Calculating Polar Moment of a Region Inside/Outside Circle and Cardiod

[VinnyCee]

Here is the problem:

Find the polar moment of the region that lies inside the circle $$r = 3$$ and outside the cardiod $$r = 2 + \sin\theta$$. Assume $$\delta = r\theta$$

Here is what I have:

$$I_{0} = I_{x} + I_{y}$$

$$I_{0} = \int_{0}^{2\pi}\int_{2 + \sin\theta}^{3}\;r^3\;\theta\;\sin^2\theta\;dr\;d\theta + \int_{0}^{2\pi}\int_{2 + \sin\theta}^{3}\;r^3\;\theta\;\cos^2\theta\;dr\;d\theta$$

$$I_{0} = \int_{0}^{2\pi}\int_{2 + \sin\theta}^{3}\;r^3\;\theta\;dr\;d\theta$$

Is this the correct setup?

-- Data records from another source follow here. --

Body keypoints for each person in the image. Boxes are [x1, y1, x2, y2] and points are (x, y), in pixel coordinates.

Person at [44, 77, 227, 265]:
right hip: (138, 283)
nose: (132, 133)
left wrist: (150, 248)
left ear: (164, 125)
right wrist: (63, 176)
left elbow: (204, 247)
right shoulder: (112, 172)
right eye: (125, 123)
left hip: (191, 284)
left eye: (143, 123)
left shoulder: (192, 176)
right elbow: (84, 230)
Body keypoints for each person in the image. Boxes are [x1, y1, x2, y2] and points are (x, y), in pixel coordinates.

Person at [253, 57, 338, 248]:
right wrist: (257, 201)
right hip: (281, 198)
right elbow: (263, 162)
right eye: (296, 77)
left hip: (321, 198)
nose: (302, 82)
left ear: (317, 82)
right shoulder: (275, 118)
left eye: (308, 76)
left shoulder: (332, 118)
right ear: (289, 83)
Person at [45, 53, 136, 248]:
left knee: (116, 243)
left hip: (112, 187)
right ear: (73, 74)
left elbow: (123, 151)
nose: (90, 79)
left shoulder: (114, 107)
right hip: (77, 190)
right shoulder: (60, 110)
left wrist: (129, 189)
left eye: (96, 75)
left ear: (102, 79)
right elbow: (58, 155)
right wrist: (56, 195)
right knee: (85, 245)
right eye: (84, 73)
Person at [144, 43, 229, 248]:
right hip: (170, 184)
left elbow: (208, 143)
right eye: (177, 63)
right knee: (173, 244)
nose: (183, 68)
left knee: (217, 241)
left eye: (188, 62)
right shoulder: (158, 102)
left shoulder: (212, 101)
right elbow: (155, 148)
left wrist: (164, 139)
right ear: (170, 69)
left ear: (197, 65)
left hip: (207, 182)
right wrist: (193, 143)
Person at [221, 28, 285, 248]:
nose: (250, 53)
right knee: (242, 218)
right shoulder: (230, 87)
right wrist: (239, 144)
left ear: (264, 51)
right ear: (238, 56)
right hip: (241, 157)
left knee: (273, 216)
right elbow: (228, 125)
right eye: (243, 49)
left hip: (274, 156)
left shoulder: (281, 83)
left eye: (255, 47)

I don't have to manually evaluate this one, I just need to setup the integral limits and the integrand. Thank you in advance!

 

[dextercioby]

It looks okay to me...The cardioide & the circle have only one common point (y=3)

Daniel.

 

[thepatientmental]

Yes, your setup looks correct. The integral limits and integrand are the most important parts when setting up a polar moment integral. As long as those are correct, you should be able to evaluate the integral using a calculator or computer program. Good job!